(Excerpted text)
2022-12-22 23:04:04

by syzbot

[permalink] [raw]
Subject: [syzbot] [erofs?] WARNING: CPU: NUM PID: NUM at mm/page_alloc.c:LINE get_page_from_freeli

Hello,

syzbot found the following issue on:

HEAD commit: f9ff5644bcc0 Merge tag 'hsi-for-6.2' of git://git.kernel.o..
git tree: upstream
console output: https://syzkaller.appspot.com/x/log.txt?x=15aa58f7880000
kernel config: https://syzkaller.appspot.com/x/.config?x=827916bd156c2ec6
dashboard link: https://syzkaller.appspot.com/bug?extid=c3729cda01706a04fb98
compiler: gcc (Debian 10.2.1-6) 10.2.1 20210110, GNU ld (GNU Binutils for Debian) 2.35.2
syz repro: https://syzkaller.appspot.com/x/repro.syz?x=11bdd020480000
C reproducer: https://syzkaller.appspot.com/x/repro.c?x=12c53ab3880000

Downloadable assets:
disk image: https://storage.googleapis.com/syzbot-assets/0c8a5f06ceb3/disk-f9ff5644.raw.xz
vmlinux: https://storage.googleapis.com/syzbot-assets/be222e852ae2/vmlinux-f9ff5644.xz
kernel image: https://storage.googleapis.com/syzbot-assets/d9f42a53b05e/bzImage-f9ff5644.xz
mounted in repro: https://storage.googleapis.com/syzbot-assets/7f2f76b76cd2/mount_0.gz

IMPORTANT: if you fix the issue, please add the following tag to the commit:
Reported-by: [email protected]

------------[ cut here ]------------
WARNING: CPU: 1 PID: 4386 at mm/page_alloc.c:3829 get_page_from_freeli


---
This report is generated by a bot. It may contain errors.
(End Excerpted text)
(Dataset extract)
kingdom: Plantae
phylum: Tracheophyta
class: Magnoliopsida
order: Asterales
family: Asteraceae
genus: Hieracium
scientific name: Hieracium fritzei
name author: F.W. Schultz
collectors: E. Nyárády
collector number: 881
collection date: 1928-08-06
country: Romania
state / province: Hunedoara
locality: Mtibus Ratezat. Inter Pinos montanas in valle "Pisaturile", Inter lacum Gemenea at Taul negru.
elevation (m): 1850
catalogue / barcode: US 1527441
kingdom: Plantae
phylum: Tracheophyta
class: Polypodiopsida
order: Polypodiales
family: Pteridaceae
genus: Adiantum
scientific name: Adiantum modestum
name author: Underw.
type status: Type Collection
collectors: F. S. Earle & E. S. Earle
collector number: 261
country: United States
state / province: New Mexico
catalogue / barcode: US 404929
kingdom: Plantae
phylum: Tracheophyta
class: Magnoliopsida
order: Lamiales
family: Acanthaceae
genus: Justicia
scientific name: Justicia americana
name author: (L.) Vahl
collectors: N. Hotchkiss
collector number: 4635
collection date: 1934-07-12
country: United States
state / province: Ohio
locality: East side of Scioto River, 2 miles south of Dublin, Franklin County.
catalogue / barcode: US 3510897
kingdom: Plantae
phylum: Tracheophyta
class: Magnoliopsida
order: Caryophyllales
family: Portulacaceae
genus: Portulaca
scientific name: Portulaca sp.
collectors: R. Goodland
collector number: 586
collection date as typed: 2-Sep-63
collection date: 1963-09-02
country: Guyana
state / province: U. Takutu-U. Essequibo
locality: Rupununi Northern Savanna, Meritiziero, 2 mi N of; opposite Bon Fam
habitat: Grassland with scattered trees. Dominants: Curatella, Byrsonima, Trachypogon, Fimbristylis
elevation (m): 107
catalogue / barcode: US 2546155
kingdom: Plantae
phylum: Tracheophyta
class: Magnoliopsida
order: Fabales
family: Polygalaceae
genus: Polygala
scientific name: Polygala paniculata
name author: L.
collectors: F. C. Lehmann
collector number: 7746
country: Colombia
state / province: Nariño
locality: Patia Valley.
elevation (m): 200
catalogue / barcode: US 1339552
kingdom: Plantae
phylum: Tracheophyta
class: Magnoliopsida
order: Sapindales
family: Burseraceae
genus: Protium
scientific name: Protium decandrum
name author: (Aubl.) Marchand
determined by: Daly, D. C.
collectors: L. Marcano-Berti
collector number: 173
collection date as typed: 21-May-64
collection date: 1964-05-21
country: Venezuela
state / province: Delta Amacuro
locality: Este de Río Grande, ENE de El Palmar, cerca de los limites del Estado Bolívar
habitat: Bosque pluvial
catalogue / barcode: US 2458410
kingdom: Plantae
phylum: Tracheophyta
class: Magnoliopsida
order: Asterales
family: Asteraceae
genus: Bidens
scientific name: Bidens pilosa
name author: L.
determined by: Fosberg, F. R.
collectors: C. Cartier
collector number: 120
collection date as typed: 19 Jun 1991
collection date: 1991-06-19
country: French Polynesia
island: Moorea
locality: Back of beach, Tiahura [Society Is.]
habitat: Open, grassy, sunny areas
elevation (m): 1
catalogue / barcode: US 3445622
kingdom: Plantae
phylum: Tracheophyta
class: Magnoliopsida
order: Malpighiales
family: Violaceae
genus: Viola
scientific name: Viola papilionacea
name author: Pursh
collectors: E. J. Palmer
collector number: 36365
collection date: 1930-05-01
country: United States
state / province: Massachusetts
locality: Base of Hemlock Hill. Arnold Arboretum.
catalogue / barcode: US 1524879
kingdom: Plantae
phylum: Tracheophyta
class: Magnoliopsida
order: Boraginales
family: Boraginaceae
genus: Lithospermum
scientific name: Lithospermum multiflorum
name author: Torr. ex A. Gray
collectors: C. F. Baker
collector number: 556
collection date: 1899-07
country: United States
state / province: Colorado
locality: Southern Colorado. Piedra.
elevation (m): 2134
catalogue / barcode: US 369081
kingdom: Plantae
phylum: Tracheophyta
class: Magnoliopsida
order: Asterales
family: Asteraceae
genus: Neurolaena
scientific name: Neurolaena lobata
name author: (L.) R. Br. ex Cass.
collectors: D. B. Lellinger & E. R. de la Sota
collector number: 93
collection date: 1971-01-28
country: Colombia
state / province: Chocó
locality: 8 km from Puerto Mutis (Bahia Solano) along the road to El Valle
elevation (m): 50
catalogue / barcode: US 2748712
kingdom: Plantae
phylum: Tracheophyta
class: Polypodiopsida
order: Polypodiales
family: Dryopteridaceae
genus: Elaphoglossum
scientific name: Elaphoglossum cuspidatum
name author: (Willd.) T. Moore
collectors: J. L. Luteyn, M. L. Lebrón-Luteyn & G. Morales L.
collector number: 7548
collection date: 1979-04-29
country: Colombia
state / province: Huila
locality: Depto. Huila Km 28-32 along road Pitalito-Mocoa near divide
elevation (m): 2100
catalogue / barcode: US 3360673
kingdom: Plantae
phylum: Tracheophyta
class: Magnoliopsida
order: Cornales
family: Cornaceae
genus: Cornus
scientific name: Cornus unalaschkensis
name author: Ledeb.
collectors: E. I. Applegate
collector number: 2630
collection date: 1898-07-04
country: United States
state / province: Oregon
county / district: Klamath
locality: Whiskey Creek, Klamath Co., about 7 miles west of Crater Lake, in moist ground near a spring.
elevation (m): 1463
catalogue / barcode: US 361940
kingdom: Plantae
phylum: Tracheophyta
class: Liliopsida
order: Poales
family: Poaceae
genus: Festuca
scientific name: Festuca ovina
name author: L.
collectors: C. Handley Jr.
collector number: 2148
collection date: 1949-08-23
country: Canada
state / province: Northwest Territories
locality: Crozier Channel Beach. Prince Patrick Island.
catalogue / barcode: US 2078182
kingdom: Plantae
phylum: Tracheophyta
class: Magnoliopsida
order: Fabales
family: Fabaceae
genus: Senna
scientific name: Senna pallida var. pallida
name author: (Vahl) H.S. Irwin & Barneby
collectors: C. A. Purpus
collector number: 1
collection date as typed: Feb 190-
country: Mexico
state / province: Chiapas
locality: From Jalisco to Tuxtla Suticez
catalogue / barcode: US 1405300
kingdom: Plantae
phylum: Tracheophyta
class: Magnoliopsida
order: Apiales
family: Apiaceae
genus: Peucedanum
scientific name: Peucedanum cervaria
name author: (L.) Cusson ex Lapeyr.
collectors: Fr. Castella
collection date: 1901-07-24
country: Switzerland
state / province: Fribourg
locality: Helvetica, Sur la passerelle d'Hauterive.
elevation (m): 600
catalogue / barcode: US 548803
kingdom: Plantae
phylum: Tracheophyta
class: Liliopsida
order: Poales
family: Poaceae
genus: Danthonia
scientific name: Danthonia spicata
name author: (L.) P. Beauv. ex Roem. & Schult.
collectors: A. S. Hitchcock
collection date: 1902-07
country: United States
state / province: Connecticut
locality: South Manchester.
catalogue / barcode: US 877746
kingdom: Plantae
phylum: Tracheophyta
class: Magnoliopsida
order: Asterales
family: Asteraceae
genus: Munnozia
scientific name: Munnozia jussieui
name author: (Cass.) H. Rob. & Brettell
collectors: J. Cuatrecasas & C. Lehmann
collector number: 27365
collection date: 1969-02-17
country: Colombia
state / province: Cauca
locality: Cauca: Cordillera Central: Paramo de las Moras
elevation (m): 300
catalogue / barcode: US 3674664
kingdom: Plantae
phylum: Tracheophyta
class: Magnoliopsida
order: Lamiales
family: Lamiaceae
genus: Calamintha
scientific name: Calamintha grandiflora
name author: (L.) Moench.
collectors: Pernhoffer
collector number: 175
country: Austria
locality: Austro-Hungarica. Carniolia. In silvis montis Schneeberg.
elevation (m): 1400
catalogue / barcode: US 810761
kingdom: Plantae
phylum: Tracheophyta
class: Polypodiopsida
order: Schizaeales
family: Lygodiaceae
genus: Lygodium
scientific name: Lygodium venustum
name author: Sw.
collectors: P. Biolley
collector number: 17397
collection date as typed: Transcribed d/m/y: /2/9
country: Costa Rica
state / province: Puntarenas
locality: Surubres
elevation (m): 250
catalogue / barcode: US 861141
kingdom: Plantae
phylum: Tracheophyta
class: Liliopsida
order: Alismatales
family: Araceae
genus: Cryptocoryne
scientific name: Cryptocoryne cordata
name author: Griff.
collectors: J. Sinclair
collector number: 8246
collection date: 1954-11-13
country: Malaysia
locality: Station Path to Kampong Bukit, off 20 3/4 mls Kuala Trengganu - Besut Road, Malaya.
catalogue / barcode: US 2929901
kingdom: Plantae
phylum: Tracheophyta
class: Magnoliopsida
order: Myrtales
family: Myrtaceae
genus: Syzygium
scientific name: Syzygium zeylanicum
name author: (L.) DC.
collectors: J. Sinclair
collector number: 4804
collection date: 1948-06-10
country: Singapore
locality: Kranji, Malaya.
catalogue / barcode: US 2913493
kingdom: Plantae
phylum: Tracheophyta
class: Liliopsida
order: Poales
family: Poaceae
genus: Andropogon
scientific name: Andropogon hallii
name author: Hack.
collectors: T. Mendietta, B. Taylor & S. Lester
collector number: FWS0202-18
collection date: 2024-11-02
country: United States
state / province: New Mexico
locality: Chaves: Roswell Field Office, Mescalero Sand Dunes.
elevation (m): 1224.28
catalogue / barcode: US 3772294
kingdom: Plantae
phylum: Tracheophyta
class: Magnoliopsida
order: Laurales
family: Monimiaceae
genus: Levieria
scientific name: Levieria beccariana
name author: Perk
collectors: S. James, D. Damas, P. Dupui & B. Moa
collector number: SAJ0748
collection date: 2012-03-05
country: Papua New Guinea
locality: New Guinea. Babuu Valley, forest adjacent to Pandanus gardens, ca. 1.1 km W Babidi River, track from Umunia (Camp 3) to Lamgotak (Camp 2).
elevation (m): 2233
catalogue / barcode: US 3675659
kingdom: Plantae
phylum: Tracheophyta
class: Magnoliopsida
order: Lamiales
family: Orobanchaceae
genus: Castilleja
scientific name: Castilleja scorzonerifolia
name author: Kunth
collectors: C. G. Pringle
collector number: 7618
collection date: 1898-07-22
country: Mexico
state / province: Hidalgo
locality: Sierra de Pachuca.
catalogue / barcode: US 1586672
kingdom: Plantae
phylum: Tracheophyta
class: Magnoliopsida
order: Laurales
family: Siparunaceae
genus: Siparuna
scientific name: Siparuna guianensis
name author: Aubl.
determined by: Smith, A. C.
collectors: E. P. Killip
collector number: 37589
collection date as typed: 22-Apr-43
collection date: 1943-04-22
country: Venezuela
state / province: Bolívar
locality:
(End Dataset extract)
Exercise goal: Carry on the syzbot warning report from its last line.

Expected output:
See https://goo.gl/tpsmEJ for more information about syzbot.
syzbot engineers can be reached at [email protected].

syzbot will keep track of this issue. See:
https://goo.gl/tpsmEJ#status for how to communicate with syzbot.
syzbot can test patches for this issue, for details see:
https://goo.gl/tpsmEJ#testing-patches


2023-01-05 10:20:43

by Gao Xiang

[permalink] [raw]
Subject: Re: [syzbot] [erofs?] WARNING: CPU: NUM PID: NUM at mm/page_alloc.c:LINE get_page_from_freeli

Hi,

On 2022/12/23 06:55, syzbot wrote:
> Hello,
>
> syzbot found the following issue on:
>
> HEAD commit: f9ff5644bcc0 Merge tag 'hsi-for-6.2' of git://git.kernel.o..
> git tree: upstream
> console output: https://syzkaller.appspot.com/x/log.txt?x=15aa58f7880000
> kernel config: https://syzkaller.appspot.com/x/.config?x=827916bd156c2ec6

I wasn't able to build the kernel with this kernel config, it shows:
"...
FATAL: modpost: vmlinux.o is truncated. sechdrs[i].sh_offset=1399394064 > sizeof(*hrd)=64
make[2]: *** [Module.symvers] Error 1
make[1]: *** [modpost] Error 2
make: *** [__sub-make] Error 2
"

Not sure what happened, and it seems some other person also reported
before:
https://lore.kernel.org/r/CAAGKmqL9k87xw68zwH9ZM7fQFFsgMnA7V=RB+tQ-M2WS6CZg4A@mail.gmail.com/


> dashboard link: https://syzkaller.appspot.com/bug?extid=c3729cda01706a04fb98
> compiler: gcc (Debian 10.2.1-6) 10.2.1 20210110, GNU ld (GNU Binutils for Debian) 2.35.2
> syz repro: https://syzkaller.appspot.com/x/repro.syz?x=11bdd020480000
> C reproducer: https://syzkaller.appspot.com/x/repro.c?x=12c53ab3880000

Then I tried this C reproducer with my own kernel config and
it didn't show any strange.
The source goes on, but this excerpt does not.